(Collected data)

*-*-*

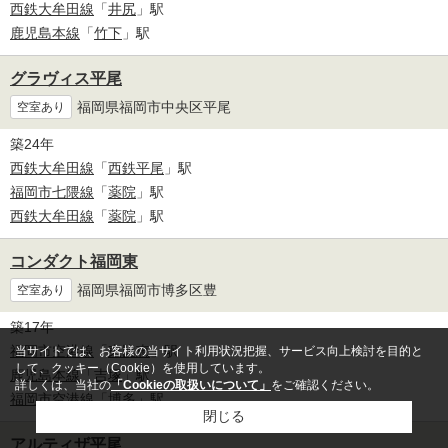
西鉄大牟田線
「
井尻
」駅
鹿児島本線
「
竹下
」駅
グラヴィス平尾
福岡県福岡市中央区平尾
空室あり
築24年
西鉄大牟田線
「
西鉄平尾
」駅
福岡市七隈線
「
薬院
」駅
西鉄大牟田線
「
薬院
」駅
コンダクト福岡東
福岡県福岡市博多区豊
空室あり
築17年
福岡市空港線
「
東比恵
」駅
当サイトでは、お客様の当サイト利用状況把握、サービス向上検討を目的と
して、クッキー（Cookie）を使用しています。
鹿児島本線
「
吉塚
」駅
詳しくは、当社の
「Cookieの取扱いについて」
をご確認ください。
福岡市空港線
「
博多
」駅
閉じる
アルティザ平尾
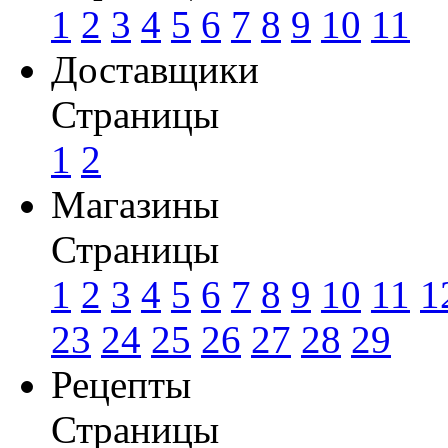
1
2
3
4
5
6
7
8
9
10
11
Доставщики
Страницы
1
2
Магазины
Страницы
1
2
3
4
5
6
7
8
9
10
11
1
23
24
25
26
27
28
29
Рецепты
Страницы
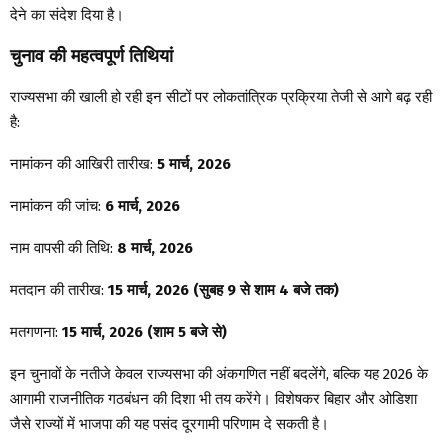
देने का संदेश दिया है।
चुनाव की महत्वपूर्ण तिथियां
राज्यसभा की खाली हो रही इन सीटों पर लोकतांत्रिक प्रक्रिया तेजी से आगे बढ़ रही
है:
नामांकन की आखिरी तारीख:
5 मार्च, 2026
नामांकन की जांच:
6 मार्च, 2026
नाम वापसी की तिथि:
8 मार्च, 2026
मतदान की तारीख:
15 मार्च, 2026 (सुबह 9 से शाम 4 बजे तक)
मतगणना:
15 मार्च, 2026 (शाम 5 बजे से)
इन चुनावों के नतीजे केवल राज्यसभा की अंकगणित नहीं बदलेंगे, बल्कि यह 2026 के
आगामी राजनीतिक गठबंधन की दिशा भी तय करेंगे। विशेषकर बिहार और ओडिशा
जैसे राज्यों में भाजपा की यह पसंद दूरगामी परिणाम दे सकती है।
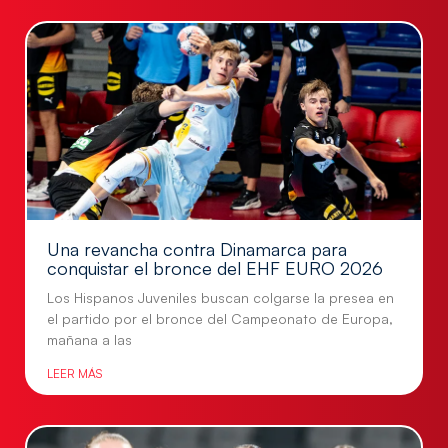
Una revancha contra Dinamarca para
conquistar el bronce del EHF EURO 2026
Los Hispanos Juveniles buscan colgarse la presea en
el partido por el bronce del Campeonato de Europa,
mañana a las
LEER MÁS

*-*-*

TRY IT: Please edit the text of all the records by replacing every "Страницы" with "Разделы", changing nothing else. Give the edited text back without the pictures.

OUTPUT OF THE TASK:
西鉄大牟田線
「
井尻
」駅
鹿児島本線
「
竹下
」駅
グラヴィス平尾
福岡県福岡市中央区平尾
空室あり
築24年
西鉄大牟田線
「
西鉄平尾
」駅
福岡市七隈線
「
薬院
」駅
西鉄大牟田線
「
薬院
」駅
コンダクト福岡東
福岡県福岡市博多区豊
空室あり
築17年
福岡市空港線
「
東比恵
」駅
当サイトでは、お客様の当サイト利用状況把握、サービス向上検討を目的と
して、クッキー（Cookie）を使用しています。
鹿児島本線
「
吉塚
」駅
詳しくは、当社の
「Cookieの取扱いについて」
をご確認ください。
福岡市空港線
「
博多
」駅
閉じる
アルティザ平尾
1
2
3
4
5
6
7
8
9
10
11
Доставщики
Разделы
1
2
Магазины
Разделы
1
2
3
4
5
6
7
8
9
10
11
1
23
24
25
26
27
28
29
Рецепты
Разделы
देने का संदेश दिया है।
चुनाव की महत्वपूर्ण तिथियां
राज्यसभा की खाली हो रही इन सीटों पर लोकतांत्रिक प्रक्रिया तेजी से आगे बढ़ रही
है:
नामांकन की आखिरी तारीख:
5 मार्च, 2026
नामांकन की जांच:
6 मार्च, 2026
नाम वापसी की तिथि:
8 मार्च, 2026
मतदान की तारीख:
15 मार्च, 2026 (सुबह 9 से शाम 4 बजे तक)
मतगणना:
15 मार्च, 2026 (शाम 5 बजे से)
इन चुनावों के नतीजे केवल राज्यसभा की अंकगणित नहीं बदलेंगे, बल्कि यह 2026 के
आगामी राजनीतिक गठबंधन की दिशा भी तय करेंगे। विशेषकर बिहार और ओडिशा
जैसे राज्यों में भाजपा की यह पसंद दूरगामी परिणाम दे सकती है।
Una revancha contra Dinamarca para
conquistar el bronce del EHF EURO 2026
Los Hispanos Juveniles buscan colgarse la presea en
el partido por el bronce del Campeonato de Europa,
mañana a las
LEER MÁS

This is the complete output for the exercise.